• **RECORDS FOR THE EXERCISE**
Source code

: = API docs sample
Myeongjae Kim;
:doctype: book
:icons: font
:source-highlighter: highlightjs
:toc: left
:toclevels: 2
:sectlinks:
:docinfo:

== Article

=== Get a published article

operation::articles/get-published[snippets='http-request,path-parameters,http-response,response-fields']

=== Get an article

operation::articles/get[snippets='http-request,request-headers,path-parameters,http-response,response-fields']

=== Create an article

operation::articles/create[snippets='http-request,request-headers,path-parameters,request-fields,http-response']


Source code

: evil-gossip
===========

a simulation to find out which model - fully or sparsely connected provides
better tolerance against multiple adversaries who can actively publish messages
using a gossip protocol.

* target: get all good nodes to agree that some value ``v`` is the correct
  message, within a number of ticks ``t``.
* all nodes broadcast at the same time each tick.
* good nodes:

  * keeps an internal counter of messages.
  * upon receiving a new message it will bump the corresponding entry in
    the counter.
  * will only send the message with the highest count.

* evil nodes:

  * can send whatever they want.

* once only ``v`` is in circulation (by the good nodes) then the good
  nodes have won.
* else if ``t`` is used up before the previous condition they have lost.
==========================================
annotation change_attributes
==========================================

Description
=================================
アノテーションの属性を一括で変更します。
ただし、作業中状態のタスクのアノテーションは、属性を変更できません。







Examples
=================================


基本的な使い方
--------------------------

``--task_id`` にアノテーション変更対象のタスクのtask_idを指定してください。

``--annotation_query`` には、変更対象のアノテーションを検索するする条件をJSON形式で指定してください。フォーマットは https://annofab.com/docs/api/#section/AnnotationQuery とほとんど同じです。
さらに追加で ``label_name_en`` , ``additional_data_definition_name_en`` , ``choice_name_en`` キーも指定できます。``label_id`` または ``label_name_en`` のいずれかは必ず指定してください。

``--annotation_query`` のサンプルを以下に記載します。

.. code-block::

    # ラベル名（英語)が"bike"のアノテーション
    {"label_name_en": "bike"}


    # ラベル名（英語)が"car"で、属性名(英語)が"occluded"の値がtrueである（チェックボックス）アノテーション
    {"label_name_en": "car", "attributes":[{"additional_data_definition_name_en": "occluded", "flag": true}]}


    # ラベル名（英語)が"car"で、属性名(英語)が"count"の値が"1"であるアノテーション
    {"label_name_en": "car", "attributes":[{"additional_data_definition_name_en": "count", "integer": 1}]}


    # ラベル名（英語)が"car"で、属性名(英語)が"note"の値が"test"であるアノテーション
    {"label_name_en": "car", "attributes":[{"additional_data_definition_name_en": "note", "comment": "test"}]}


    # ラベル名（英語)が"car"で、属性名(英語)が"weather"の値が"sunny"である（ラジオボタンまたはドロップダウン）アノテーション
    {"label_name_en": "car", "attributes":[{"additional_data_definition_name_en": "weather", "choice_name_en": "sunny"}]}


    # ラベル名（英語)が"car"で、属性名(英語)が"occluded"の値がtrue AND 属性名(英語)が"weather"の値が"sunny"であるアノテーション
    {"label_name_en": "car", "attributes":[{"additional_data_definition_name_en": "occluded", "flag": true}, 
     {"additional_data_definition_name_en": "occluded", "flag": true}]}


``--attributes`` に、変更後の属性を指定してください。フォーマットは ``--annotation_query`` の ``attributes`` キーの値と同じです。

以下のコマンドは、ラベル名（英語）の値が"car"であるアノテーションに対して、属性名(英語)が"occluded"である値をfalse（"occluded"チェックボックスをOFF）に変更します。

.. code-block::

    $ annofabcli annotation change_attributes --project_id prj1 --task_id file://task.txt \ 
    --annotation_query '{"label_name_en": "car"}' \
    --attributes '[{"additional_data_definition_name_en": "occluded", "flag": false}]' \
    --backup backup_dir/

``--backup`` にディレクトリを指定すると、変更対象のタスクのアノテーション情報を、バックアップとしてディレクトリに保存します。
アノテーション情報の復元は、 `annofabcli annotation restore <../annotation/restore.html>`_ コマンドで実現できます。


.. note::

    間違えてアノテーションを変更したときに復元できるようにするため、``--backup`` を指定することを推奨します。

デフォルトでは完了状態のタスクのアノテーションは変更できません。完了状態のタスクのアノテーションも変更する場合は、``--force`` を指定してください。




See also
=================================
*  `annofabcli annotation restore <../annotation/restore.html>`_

• **ABOUT THIS EXERCISE**
Find each line holding the string "have" in the listing above, then copy it.

• **SOLVED EXERCISE**
  nodes have won.
* else if ``t`` is used up before the previous condition they have lost.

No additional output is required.